Road salt runoff causes increased chloride levels in Lake Champlain

BURLINGTON, Vt. (WCAX) – Environmentalists have long cautioned of the dangers of road salt on lake health. A recent report shows just how much time the state has to change course before the damage is done.

For years, Eric Howe of the Lake Champlain Basin Program has watched the numbers creep up.

“We see this as a canary in the coal mine kind of a message,” said Howe.

The stats came out this spring as part of the Lake Champlain Basin Program’s 2024 State of the Lake report that Howe helped compile.

“The chloride concentrations in the lake have been slowly increasing since 1990,” said Howe.

Salinization – or an increase in salt – can damage all levels of an ecosystem. Today, there are nearly 15 milligrams per liter of chloride in Lake Champlain.

Aquatic life won’t suffer until 230 milligrams per liter, but Howe doesn’t want to reach that point.

“What we don’t want to do is have to spend a lot of money to try to figure out ways to address chloride concentrations in the lake but we spent a lot less a long time ago to prevent it from getting in,” he said.
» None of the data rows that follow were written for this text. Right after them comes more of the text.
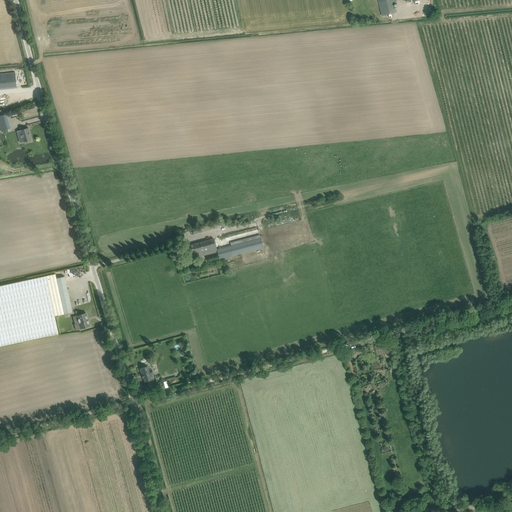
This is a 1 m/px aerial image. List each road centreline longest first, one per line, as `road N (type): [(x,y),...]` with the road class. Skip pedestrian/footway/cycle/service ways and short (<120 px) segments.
road 1 (unclassified): [(161,511),(15,0)]
road 2 (track): [(511,301),(0,436)]
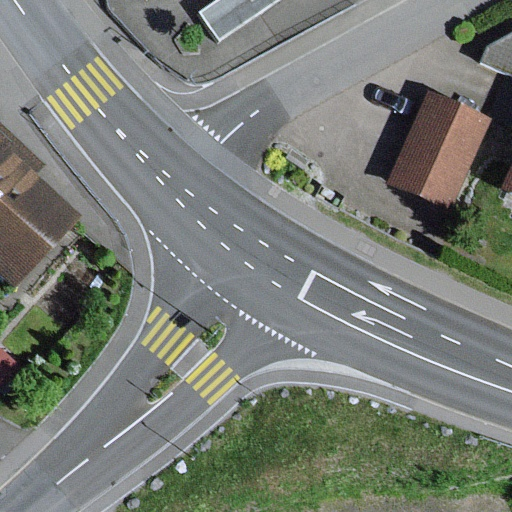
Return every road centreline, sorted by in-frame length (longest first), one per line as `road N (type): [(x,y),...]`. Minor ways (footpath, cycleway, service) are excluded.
road 1 (residential): [(166,185),(208,147),(461,0)]
road 2 (unclassified): [(25,511),(193,360),(273,267)]
road 3 (primary): [(511,378),(273,267)]
road 4 (primary): [(166,185),(18,0)]
road 5 (primary): [(273,267),(166,185)]
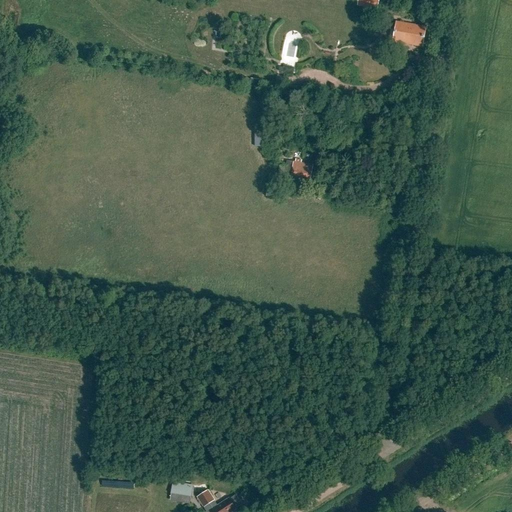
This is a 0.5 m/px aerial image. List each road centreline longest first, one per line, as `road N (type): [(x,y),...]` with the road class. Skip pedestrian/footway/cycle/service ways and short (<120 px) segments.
road 1 (unclassified): [(456,0),(380,454)]
road 2 (track): [(380,454),(511,377)]
road 3 (unclassified): [(407,511),(511,444)]
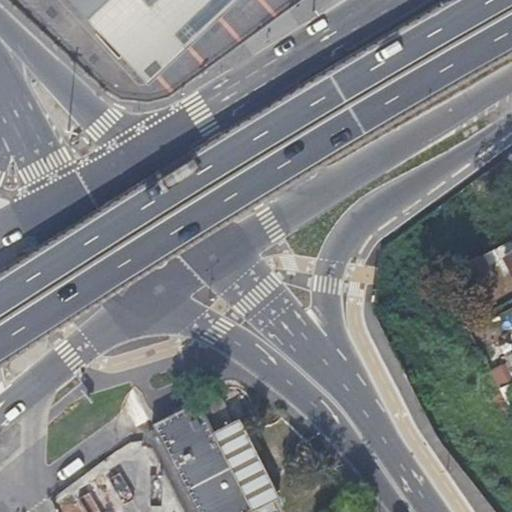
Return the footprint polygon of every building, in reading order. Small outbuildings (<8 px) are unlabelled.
[(70,0),(147,82),(235,0),(70,0)] [(511,198),(503,203),(511,221),(511,220),(511,198)] [(463,228),(471,243),(478,239),(468,219),(460,223),(463,228)] [(440,233),(451,254),(471,243),(463,228),(460,223),(440,233)] [(511,252),(511,238),(495,247),(500,259),(511,252)] [(471,243),(451,254),(457,267),(477,256),(471,243)] [(511,252),(500,259),(511,281),(511,252)] [(477,256),(457,267),(464,281),(487,269),(481,255),(477,256)] [(511,351),(502,357),(507,367),(511,364),(511,351)] [(511,381),(497,389),(505,405),(511,401),(511,381)] [(218,405),(211,390),(193,400),(200,414),(218,405)] [(147,423),(192,511),(242,511),(273,496),(233,419),(232,418),(208,430),(207,431),(199,415),(200,414),(193,400),(147,423)]
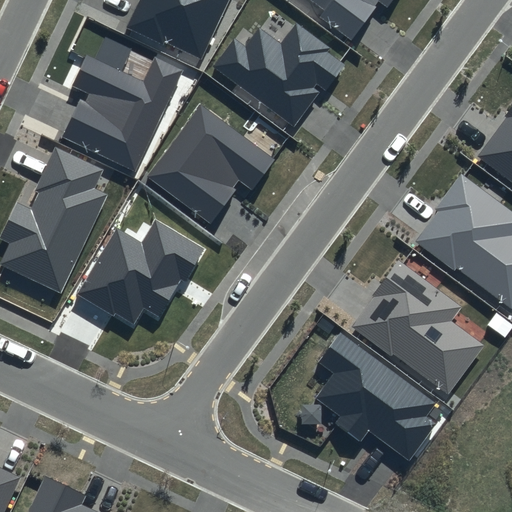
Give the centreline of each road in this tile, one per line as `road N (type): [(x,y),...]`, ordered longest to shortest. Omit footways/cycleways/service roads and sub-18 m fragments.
road 1 (residential): [(159,442),(486,0)]
road 2 (residential): [(0,367),(159,442)]
road 3 (residential): [(159,442),(305,511)]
It’s no mystery where the salt is coming from. Road salt, used to melt snow and ice, is the state’s go-to tool to tackle storms.

“Unfortunately there’s no other products that we have other than salt to clean up from a storm,” said Dan Shepard of the Vermont Agency of Transportation

That salt trickles off into waterways that flow into Lake Champlain. To prevent runoff, the state started using salt brine, which is less prone to blowing or bouncing off the road than granule salt.

Shephard says it’s improved the application process.

“It reduces the amount of granular salt that we have to put down the timing that we do it,” he said.

Environmentalists are exploring salt alternatives from sand to beet juice.

Shepard says the state is open-minded but wants more info before diving in.

“A lot of these are new, and it’s gonna take time to see if there are any more environmental impacts on them because it might look like it’s working great at the moment, but there is some sort of environmental impact later on down the road,” he said.

For those looking to decrease local salt use, environmentalists suggest talking to your community leaders or private contractors about less salty deicing solutions.